### Problem
In the entries that follow, find the line containing "Master List: Boy"; from there, copy every line exactly through the line containing "Don't Let the Lip Gloss Fool You!".

### Transcribed page contents
··········

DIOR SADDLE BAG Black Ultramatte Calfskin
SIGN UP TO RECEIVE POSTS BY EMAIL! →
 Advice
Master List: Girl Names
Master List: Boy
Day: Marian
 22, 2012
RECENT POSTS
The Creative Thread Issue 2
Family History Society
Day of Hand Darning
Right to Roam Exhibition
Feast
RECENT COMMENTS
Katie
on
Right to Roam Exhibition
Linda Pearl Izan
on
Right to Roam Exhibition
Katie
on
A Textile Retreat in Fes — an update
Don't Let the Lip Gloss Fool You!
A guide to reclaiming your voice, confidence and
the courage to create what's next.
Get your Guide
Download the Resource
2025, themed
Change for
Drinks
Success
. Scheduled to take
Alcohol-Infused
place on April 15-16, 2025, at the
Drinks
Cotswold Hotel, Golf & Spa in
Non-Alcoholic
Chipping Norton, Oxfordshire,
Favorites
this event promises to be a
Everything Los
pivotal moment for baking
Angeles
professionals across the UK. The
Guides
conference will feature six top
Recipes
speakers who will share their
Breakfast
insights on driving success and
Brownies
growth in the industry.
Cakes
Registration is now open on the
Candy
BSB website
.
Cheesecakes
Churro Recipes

··········

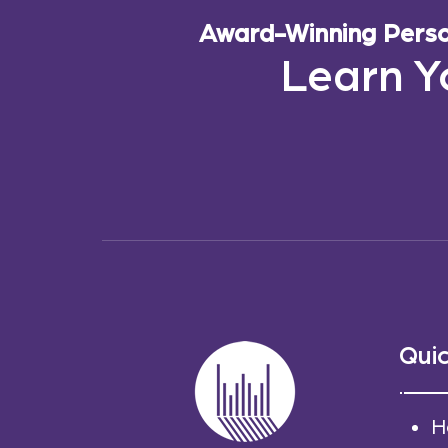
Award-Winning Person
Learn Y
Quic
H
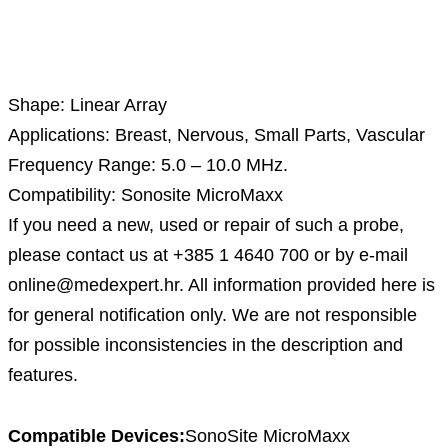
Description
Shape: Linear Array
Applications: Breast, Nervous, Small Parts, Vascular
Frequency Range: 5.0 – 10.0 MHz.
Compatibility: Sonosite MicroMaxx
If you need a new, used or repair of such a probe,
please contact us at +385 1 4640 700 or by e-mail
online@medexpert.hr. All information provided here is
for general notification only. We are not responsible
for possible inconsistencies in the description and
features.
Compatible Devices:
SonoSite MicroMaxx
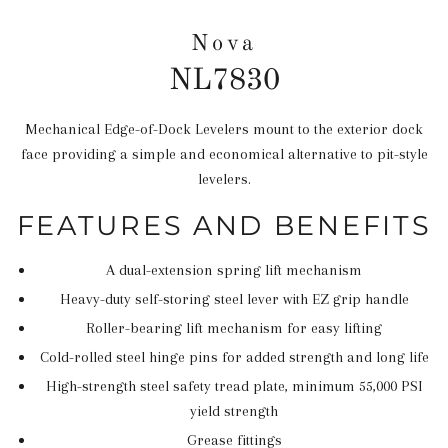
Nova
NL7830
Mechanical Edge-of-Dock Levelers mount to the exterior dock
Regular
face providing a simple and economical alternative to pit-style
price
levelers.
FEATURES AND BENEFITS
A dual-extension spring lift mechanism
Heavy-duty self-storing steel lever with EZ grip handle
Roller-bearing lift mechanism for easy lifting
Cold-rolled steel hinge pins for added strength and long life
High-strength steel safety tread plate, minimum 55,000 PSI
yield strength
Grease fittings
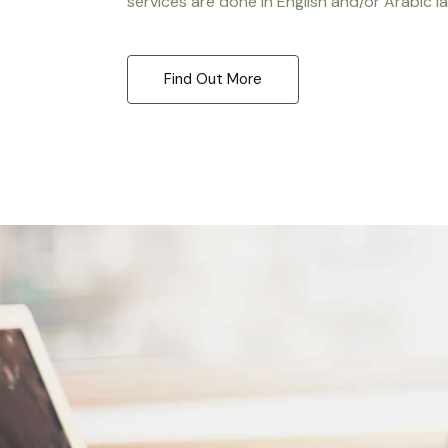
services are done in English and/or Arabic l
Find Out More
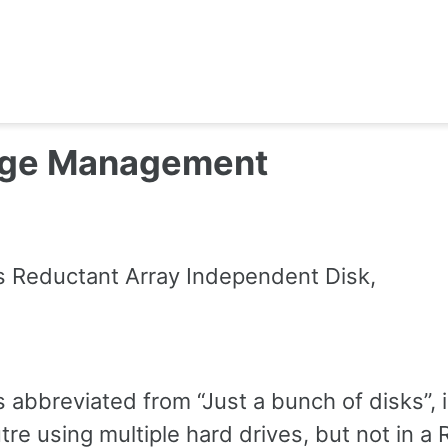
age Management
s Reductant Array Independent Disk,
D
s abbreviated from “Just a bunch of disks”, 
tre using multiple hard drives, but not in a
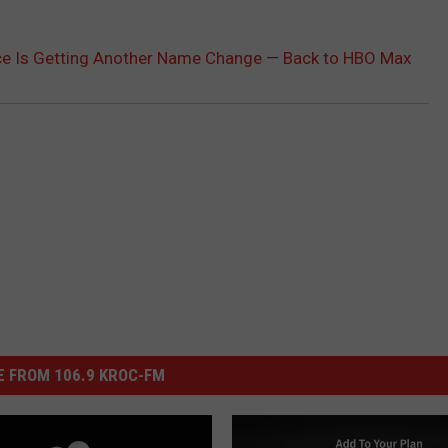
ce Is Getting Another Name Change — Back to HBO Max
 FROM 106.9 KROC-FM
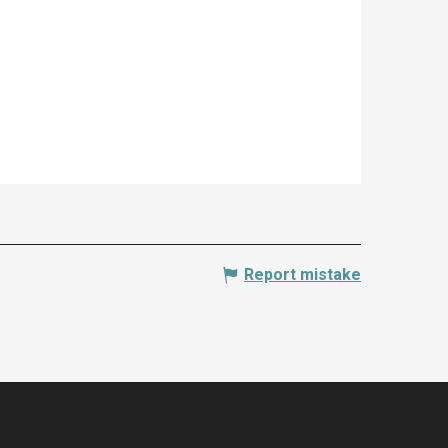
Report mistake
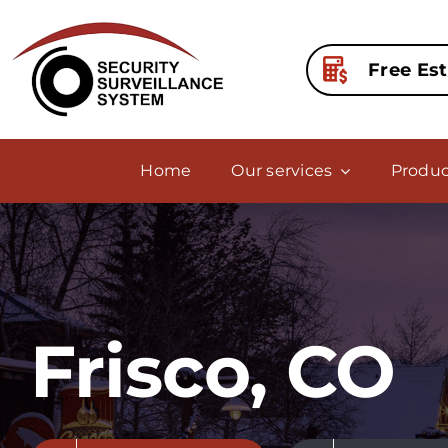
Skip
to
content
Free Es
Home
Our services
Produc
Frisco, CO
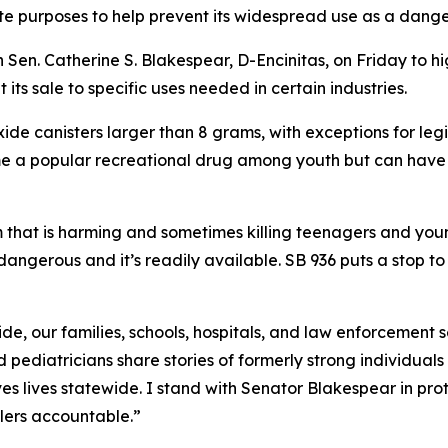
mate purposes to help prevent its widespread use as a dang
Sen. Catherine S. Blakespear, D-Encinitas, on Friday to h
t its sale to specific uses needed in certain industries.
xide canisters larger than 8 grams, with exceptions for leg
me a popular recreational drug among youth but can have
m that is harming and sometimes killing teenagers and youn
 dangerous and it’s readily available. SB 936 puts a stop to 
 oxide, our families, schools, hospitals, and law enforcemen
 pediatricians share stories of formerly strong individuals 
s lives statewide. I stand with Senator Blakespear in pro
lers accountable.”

··········

### Exercise output
Master List: Boy
Day: Marian
 22, 2012
RECENT POSTS
The Creative Thread Issue 2
Family History Society
Day of Hand Darning
Right to Roam Exhibition
Feast
RECENT COMMENTS
Katie
on
Right to Roam Exhibition
Linda Pearl Izan
on
Right to Roam Exhibition
Katie
on
A Textile Retreat in Fes — an update
Don't Let the Lip Gloss Fool You!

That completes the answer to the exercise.